*TASK INSTRUCTIONS*:
Swap "Cursos" for "Talleres" in the listing, from its start through the line containing "Preguntas frecuentes", and change nothing else. Leave the pictures out of your answer.
● ● ● ●
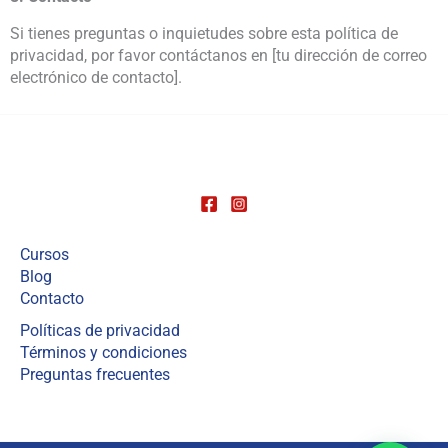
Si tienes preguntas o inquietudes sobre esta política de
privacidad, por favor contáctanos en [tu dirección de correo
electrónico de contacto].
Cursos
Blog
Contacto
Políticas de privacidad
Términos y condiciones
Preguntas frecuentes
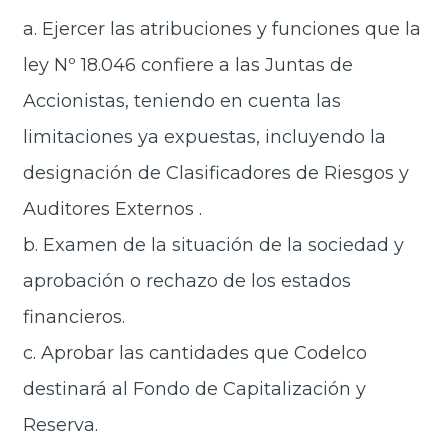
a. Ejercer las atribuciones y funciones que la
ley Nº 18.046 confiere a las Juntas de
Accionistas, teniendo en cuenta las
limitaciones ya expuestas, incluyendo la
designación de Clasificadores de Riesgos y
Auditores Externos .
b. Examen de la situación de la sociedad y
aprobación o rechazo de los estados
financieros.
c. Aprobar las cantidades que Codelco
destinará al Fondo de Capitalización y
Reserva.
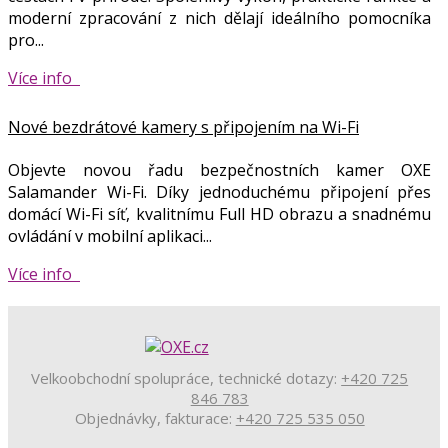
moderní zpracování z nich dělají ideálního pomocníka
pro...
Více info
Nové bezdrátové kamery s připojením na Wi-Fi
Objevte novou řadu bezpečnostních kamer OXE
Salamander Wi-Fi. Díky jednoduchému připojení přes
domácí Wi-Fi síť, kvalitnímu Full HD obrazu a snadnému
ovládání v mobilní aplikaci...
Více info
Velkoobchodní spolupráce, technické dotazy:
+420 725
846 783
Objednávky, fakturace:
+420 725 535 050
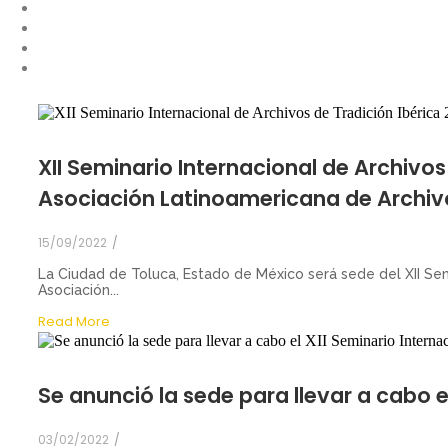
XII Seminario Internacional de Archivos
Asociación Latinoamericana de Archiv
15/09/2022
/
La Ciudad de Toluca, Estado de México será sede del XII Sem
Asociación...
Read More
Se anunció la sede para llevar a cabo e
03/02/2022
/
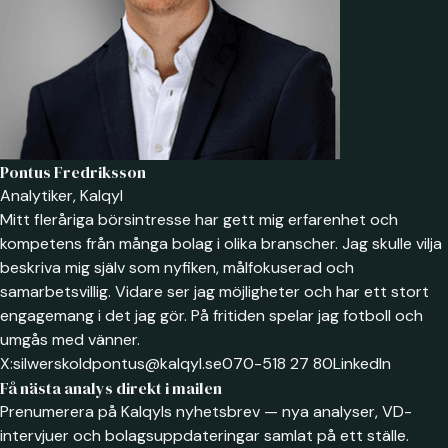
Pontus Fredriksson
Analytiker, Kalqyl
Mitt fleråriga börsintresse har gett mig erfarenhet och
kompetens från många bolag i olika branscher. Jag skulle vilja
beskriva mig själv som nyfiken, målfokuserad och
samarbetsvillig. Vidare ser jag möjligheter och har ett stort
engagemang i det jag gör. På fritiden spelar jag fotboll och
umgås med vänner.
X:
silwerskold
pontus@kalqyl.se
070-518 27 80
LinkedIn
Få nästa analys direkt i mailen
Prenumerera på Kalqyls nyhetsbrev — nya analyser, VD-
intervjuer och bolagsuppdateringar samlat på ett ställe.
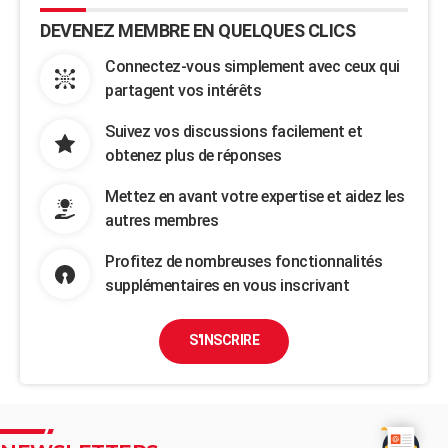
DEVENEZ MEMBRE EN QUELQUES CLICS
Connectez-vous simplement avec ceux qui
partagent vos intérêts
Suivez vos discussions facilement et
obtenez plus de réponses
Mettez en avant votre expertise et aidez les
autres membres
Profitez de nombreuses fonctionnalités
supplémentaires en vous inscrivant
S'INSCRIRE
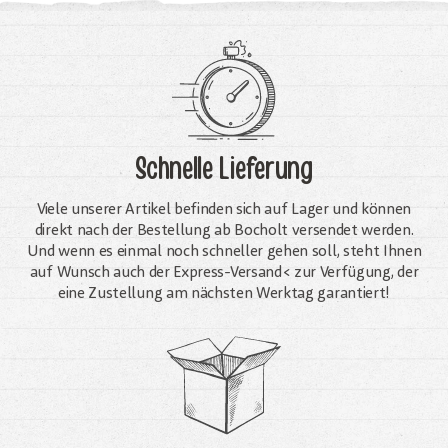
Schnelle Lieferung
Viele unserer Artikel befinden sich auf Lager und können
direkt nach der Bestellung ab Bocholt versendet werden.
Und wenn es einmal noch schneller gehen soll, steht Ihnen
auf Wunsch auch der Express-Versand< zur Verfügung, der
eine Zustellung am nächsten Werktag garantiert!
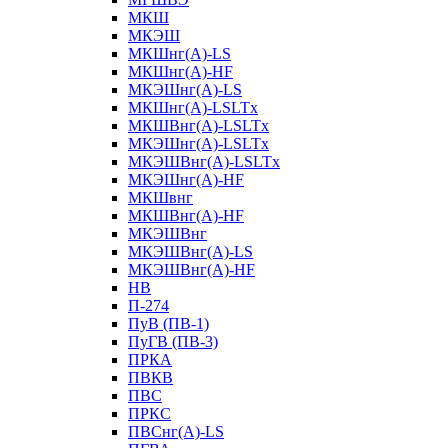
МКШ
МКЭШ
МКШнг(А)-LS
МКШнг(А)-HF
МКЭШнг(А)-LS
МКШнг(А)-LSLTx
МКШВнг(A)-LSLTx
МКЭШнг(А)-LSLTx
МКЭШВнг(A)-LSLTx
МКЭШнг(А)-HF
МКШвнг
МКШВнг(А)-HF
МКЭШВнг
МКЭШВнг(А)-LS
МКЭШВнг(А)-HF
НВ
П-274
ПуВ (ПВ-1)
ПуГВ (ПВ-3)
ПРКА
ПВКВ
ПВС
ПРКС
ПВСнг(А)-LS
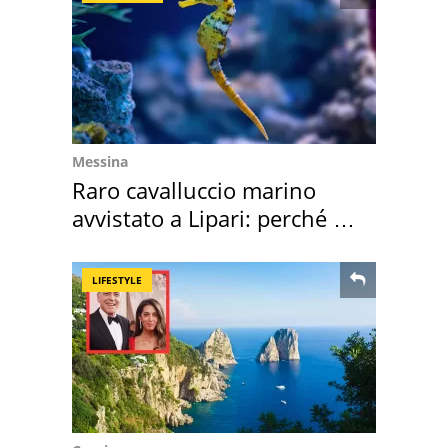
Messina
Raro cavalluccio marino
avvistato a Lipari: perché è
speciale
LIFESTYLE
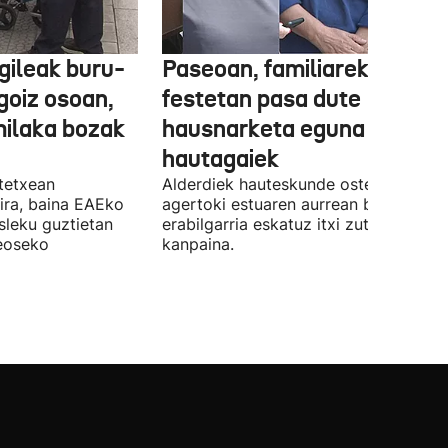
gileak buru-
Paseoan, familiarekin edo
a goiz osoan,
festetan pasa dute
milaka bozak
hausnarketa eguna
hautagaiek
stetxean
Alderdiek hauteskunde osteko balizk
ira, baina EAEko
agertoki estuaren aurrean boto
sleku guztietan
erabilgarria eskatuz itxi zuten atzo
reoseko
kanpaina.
● ● ● ●
*OUTPUT OF THE EXERCISE*:
Si tienes preguntas o inquietudes sobre esta política de
privacidad, por favor contáctanos en [tu dirección de correo
electrónico de contacto].
Talleres
Blog
Contacto
Políticas de privacidad
Términos y condiciones
Preguntas frecuentes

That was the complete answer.